顺便说一句,如果您不打算使用它,为什么要关心空终止是否存在。您是否想从二进制文件中删除字节? :-)
You answered your own question. If you explicitly give the array a length, as in:
then of course it won't be null-terminated because there is no storage reserved for null termination. (
hex[16]is outside the bounds of the object and thus reading or writing it is undefined behavior. If it happens to read as 0, that's UB for ya...)It's only if you leave the length implicit, as in:
or if you use the string literal as an object rather than as an initializer, that it will have null termination.
By the way, why do you care if the null termination is there or not, if you're not planning to use it.
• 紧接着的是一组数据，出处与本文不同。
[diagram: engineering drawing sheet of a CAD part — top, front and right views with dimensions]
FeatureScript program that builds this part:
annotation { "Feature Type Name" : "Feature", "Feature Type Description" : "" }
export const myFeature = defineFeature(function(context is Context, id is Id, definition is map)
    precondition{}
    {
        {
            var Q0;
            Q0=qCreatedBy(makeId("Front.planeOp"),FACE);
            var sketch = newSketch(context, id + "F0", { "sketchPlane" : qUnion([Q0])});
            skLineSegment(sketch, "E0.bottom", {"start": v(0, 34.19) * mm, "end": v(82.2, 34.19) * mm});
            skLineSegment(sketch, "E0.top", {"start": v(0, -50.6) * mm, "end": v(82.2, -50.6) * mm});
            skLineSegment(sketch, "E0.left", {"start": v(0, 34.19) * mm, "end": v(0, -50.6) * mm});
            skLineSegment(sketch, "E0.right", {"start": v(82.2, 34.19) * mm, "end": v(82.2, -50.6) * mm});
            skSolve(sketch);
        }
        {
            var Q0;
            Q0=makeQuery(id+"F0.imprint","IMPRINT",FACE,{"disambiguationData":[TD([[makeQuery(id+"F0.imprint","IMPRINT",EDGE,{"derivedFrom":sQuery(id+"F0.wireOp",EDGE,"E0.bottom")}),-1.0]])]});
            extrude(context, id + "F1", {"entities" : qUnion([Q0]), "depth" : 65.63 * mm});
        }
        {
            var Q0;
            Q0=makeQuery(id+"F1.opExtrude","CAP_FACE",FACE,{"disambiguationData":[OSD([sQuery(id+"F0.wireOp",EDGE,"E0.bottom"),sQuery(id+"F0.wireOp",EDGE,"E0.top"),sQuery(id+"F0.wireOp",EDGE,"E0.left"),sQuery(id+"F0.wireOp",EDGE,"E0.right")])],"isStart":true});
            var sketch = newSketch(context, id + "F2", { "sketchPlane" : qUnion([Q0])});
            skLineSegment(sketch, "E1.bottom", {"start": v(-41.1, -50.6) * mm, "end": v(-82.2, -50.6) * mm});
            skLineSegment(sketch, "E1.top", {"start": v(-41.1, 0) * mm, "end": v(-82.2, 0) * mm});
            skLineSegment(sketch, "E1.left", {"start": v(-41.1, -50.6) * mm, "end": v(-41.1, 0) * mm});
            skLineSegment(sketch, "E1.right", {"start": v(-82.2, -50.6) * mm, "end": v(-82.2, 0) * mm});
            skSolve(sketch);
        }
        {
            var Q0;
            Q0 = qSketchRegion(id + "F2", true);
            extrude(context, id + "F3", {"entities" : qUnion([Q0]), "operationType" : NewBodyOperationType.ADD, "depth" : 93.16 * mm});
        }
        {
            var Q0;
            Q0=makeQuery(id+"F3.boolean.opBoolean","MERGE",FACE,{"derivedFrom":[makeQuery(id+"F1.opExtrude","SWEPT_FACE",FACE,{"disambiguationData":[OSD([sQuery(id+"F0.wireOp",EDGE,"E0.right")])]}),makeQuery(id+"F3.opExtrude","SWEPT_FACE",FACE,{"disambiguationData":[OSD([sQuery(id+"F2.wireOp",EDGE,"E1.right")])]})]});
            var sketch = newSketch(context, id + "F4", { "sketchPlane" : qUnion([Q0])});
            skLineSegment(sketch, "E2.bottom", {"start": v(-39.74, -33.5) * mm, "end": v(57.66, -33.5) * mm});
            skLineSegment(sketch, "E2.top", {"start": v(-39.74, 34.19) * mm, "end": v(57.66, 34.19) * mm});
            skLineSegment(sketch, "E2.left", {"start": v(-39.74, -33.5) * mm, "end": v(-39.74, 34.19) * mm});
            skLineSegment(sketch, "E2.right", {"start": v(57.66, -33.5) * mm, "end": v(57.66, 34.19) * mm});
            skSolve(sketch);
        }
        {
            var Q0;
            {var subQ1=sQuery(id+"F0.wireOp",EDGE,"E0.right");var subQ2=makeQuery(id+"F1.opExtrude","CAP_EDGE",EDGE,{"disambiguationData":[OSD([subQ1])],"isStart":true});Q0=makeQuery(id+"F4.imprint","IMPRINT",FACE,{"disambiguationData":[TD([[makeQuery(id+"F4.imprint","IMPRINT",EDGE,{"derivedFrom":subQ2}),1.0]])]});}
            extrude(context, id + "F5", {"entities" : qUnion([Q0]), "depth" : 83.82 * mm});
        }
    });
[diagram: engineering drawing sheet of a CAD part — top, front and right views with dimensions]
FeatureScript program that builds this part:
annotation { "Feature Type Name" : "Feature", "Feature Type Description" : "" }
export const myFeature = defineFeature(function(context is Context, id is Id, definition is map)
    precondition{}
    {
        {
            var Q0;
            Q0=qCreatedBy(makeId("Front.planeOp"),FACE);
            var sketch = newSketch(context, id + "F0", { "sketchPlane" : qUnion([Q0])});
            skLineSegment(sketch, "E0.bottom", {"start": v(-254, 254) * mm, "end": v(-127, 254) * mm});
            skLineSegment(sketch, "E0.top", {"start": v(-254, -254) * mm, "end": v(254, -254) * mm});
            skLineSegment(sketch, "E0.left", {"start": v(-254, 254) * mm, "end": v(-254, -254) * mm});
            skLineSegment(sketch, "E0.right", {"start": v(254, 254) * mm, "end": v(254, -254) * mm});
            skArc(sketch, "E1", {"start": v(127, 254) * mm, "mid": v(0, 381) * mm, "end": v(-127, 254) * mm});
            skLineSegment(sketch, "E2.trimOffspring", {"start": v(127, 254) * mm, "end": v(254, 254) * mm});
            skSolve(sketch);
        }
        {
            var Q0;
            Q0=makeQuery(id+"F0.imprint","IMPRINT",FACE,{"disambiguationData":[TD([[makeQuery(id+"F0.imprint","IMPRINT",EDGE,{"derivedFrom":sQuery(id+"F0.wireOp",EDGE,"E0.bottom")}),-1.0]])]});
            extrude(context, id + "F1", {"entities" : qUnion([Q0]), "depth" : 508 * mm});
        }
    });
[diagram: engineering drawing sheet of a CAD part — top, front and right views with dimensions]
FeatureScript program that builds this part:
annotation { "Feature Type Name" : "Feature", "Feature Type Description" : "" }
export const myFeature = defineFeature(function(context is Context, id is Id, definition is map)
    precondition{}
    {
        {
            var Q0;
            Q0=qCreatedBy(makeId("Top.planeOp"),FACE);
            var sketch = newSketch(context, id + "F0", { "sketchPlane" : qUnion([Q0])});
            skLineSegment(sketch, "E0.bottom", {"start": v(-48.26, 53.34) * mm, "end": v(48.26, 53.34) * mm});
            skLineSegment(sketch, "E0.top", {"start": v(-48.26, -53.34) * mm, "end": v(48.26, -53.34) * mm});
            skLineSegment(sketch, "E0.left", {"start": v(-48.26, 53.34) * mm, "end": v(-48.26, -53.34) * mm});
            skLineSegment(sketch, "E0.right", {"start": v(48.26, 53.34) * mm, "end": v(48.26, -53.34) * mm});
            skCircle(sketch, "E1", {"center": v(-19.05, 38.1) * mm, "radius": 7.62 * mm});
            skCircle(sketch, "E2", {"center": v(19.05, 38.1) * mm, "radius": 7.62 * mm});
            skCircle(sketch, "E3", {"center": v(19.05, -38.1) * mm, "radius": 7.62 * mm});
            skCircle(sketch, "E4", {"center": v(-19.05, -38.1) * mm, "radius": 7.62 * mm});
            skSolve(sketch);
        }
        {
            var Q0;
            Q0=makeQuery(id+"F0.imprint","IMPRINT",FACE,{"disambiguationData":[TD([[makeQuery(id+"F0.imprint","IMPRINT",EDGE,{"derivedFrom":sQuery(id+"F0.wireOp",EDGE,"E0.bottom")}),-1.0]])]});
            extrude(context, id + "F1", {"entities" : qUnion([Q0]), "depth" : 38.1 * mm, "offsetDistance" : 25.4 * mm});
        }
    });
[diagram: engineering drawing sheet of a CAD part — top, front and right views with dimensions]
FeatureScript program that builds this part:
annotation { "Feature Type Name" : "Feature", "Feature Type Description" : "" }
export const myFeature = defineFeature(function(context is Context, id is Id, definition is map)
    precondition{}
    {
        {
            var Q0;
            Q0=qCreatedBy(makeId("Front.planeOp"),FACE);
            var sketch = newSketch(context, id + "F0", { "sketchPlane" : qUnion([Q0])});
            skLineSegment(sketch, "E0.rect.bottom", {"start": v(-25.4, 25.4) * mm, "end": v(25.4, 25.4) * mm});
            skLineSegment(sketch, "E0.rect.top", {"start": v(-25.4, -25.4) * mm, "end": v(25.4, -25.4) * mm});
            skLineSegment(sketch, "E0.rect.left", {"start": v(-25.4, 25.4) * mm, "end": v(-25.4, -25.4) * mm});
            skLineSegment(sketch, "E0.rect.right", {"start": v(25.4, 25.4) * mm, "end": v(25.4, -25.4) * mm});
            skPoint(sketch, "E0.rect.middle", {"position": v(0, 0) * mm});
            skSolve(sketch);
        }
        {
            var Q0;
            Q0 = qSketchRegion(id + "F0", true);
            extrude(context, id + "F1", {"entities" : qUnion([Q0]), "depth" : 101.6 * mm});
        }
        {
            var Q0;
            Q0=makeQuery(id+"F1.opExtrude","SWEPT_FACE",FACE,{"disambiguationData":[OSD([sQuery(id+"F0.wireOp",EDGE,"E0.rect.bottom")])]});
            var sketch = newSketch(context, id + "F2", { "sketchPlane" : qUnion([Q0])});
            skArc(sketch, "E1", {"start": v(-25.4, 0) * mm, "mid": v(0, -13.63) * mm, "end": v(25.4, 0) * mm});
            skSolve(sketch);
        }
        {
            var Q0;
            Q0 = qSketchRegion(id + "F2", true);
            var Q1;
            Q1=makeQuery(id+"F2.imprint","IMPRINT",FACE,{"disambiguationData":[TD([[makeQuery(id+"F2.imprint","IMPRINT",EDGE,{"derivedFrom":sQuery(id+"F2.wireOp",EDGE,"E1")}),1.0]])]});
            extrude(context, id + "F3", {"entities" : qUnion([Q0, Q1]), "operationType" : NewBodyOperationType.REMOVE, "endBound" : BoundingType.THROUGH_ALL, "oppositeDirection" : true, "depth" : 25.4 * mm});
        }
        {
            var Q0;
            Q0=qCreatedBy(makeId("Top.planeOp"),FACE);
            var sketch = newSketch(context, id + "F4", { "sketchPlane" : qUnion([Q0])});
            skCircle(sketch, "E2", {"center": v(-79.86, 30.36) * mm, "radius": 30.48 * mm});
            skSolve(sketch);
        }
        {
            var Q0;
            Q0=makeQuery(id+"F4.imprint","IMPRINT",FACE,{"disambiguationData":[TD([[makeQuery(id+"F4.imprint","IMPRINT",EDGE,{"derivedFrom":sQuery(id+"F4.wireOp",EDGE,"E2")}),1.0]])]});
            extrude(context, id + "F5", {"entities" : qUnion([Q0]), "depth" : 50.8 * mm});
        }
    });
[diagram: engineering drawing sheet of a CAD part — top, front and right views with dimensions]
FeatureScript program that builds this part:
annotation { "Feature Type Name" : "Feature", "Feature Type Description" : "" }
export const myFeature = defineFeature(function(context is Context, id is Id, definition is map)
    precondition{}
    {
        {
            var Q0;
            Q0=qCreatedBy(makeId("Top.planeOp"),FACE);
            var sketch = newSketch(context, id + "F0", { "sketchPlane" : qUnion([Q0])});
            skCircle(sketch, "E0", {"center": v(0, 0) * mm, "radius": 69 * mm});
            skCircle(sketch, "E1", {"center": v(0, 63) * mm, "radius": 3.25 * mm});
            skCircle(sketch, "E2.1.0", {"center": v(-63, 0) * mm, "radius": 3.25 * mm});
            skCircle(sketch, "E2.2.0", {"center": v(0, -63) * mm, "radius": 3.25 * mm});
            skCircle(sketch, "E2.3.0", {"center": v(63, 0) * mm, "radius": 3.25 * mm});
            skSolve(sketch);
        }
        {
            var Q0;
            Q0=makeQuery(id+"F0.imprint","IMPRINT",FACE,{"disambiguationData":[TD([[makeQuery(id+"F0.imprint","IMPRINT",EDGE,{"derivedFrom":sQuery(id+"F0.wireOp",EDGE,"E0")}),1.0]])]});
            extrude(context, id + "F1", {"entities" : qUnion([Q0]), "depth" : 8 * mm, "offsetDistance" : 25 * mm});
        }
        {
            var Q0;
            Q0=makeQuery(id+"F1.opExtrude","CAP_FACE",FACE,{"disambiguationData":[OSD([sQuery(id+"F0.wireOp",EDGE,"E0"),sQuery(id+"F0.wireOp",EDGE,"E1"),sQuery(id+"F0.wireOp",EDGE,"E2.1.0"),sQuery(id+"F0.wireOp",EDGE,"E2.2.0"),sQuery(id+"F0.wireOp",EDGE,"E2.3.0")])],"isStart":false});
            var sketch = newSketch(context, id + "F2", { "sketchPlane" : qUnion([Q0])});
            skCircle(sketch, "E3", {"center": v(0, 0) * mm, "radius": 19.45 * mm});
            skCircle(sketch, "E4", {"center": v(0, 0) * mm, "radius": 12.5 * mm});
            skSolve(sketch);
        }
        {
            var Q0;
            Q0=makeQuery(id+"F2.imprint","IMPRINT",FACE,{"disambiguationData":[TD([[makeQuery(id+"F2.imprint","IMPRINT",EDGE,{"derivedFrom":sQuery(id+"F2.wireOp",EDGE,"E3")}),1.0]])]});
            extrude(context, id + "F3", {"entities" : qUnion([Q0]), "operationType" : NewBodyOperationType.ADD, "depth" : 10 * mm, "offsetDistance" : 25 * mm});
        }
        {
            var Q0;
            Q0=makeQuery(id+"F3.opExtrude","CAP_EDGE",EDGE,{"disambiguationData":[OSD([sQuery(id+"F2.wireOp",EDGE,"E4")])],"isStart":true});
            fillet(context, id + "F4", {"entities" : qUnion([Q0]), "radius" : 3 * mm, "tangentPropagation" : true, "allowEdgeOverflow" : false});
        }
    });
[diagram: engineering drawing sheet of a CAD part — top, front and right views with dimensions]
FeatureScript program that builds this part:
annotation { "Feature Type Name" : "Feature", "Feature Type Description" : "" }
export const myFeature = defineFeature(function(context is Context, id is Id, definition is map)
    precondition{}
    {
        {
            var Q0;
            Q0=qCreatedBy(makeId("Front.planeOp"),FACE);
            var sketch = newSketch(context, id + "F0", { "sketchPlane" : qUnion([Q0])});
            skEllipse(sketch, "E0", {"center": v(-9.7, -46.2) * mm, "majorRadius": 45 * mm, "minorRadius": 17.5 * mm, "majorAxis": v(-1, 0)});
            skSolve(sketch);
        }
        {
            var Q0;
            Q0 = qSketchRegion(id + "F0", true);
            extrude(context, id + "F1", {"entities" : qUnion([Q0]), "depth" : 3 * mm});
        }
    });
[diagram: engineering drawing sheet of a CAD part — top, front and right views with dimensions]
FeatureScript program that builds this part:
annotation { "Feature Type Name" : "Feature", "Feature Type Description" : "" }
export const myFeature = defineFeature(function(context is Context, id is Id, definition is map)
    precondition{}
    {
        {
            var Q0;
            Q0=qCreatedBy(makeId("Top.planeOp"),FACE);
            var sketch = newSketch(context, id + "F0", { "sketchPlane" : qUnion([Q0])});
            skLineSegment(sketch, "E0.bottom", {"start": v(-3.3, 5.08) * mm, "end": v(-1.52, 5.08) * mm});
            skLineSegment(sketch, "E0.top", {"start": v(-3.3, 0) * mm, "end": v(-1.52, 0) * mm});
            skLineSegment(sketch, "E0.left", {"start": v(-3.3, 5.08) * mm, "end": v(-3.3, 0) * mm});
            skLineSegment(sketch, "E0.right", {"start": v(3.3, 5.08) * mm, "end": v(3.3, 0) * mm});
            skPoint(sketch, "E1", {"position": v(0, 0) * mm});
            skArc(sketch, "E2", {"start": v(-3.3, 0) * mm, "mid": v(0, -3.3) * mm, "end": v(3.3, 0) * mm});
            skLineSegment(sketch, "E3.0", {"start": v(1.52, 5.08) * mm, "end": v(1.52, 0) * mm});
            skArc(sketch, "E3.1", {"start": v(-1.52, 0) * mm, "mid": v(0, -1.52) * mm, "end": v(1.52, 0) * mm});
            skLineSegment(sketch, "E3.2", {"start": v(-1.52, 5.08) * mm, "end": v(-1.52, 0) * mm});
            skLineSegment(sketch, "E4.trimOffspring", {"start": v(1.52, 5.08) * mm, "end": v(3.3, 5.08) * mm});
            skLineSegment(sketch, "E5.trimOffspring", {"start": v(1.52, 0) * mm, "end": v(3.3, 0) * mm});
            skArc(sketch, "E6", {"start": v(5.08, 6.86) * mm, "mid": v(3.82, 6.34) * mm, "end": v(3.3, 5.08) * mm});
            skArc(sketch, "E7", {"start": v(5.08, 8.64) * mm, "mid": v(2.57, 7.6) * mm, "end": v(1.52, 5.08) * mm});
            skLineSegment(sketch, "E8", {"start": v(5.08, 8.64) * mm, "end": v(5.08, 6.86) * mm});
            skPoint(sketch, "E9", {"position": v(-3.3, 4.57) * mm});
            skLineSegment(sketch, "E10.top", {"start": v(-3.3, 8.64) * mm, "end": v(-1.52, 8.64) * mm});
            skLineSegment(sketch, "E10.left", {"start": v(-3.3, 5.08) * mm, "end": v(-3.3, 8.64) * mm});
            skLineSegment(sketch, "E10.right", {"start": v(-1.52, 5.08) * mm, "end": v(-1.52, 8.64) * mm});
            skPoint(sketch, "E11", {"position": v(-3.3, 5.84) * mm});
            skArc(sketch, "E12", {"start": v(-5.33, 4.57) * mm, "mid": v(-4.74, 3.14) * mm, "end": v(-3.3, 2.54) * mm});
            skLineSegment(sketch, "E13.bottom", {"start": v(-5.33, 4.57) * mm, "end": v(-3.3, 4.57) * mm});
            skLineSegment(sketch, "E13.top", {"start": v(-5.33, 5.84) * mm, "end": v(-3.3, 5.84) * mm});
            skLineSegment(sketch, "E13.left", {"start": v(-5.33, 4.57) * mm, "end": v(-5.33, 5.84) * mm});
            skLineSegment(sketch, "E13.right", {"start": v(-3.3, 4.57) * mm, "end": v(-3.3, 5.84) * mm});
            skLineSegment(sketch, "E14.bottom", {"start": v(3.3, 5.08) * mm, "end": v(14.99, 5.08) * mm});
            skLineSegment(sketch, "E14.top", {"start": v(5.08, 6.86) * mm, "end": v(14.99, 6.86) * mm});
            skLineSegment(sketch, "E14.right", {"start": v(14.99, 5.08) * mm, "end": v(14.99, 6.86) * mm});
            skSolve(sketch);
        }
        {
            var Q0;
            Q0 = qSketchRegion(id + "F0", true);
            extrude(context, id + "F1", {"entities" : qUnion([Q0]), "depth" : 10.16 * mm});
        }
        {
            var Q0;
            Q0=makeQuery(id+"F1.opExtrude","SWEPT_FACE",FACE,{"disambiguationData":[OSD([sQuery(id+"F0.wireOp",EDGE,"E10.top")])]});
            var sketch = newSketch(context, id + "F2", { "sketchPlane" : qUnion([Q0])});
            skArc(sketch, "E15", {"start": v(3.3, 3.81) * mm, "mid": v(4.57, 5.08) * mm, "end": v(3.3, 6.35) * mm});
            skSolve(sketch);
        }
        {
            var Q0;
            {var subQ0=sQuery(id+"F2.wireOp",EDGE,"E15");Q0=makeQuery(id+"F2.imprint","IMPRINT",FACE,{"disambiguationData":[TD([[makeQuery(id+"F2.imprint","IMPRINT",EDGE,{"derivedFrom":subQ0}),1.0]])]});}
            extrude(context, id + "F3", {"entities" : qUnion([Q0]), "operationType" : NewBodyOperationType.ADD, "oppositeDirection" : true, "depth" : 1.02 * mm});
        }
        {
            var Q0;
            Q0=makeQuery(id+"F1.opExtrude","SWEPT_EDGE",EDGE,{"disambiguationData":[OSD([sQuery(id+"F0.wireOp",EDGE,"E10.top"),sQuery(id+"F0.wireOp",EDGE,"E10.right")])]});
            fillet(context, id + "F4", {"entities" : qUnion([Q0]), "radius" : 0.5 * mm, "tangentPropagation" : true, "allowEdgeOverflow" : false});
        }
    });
Are you trying to shave bytes off your binary? :-)
我相信这个问题有点不清楚:在C中,引用的初始化:
是合法的。在 C++ 中,情况并非如此。因此,当您从 C 迁移到 C++ 时,它是失败的代码之一(幸运的是在编译时)。
如果有一种方法可以强制字符串文字不终止 \0 字节,那就太好了。类似于:
末尾的
\!0告诉编译器不要以零终止字符串!\!甚至\!0字符串中任何其他位置的行为都不会被修改,因此只需输出文字!或!0。I believe the question is a bit unclear: In C, the qoted initialization:
is legal. In C++, it is not. So it is one of the pieces of code, that fail (fortunately at compile time), when you move from C to C++.
It would be nice to have a way to force string literals without termination \0 byte. Something like:
where the
\!0at the end tells the compiler to not zero-terminate the string!\!or even\!0anywhere else in the string would behave unmodified, so just put out a literal!or!0.实际上,C++17 中对此问题有一个部分解决方案:
constexpr函数可能返回std::array类型的对象。因此,我们不是初始化 const C 数组,而是初始化 constexpr C++std::array。这个模板函数去掉了终止符:它可以按如下方式使用:
一切都在编译时完成,即使优化关闭:数组
hex成为所需大小和所需内容的常量,无需不需要的零终止字节。There actually is a partly solution for this issue in C++17:
constexprfunctions may return objects of typestd::array. So, instead of initializing a const C array, we initialize a constexpr C++std::arrayinstead. This template function strips the terminator:And it can be used as follows:
Everything is done at compile time, even with optimization off: The array
hexbecomes a constant of the desired size and the desired content, without the unwanted zero termination byte.C 中的字符串以 null 终止。如果要填充非 null 终止的 char 数组,可以使用数组初始值设定项。
Strings are null terminated in C. If you want to populate a non-null-terminated char array you can use an array initializer.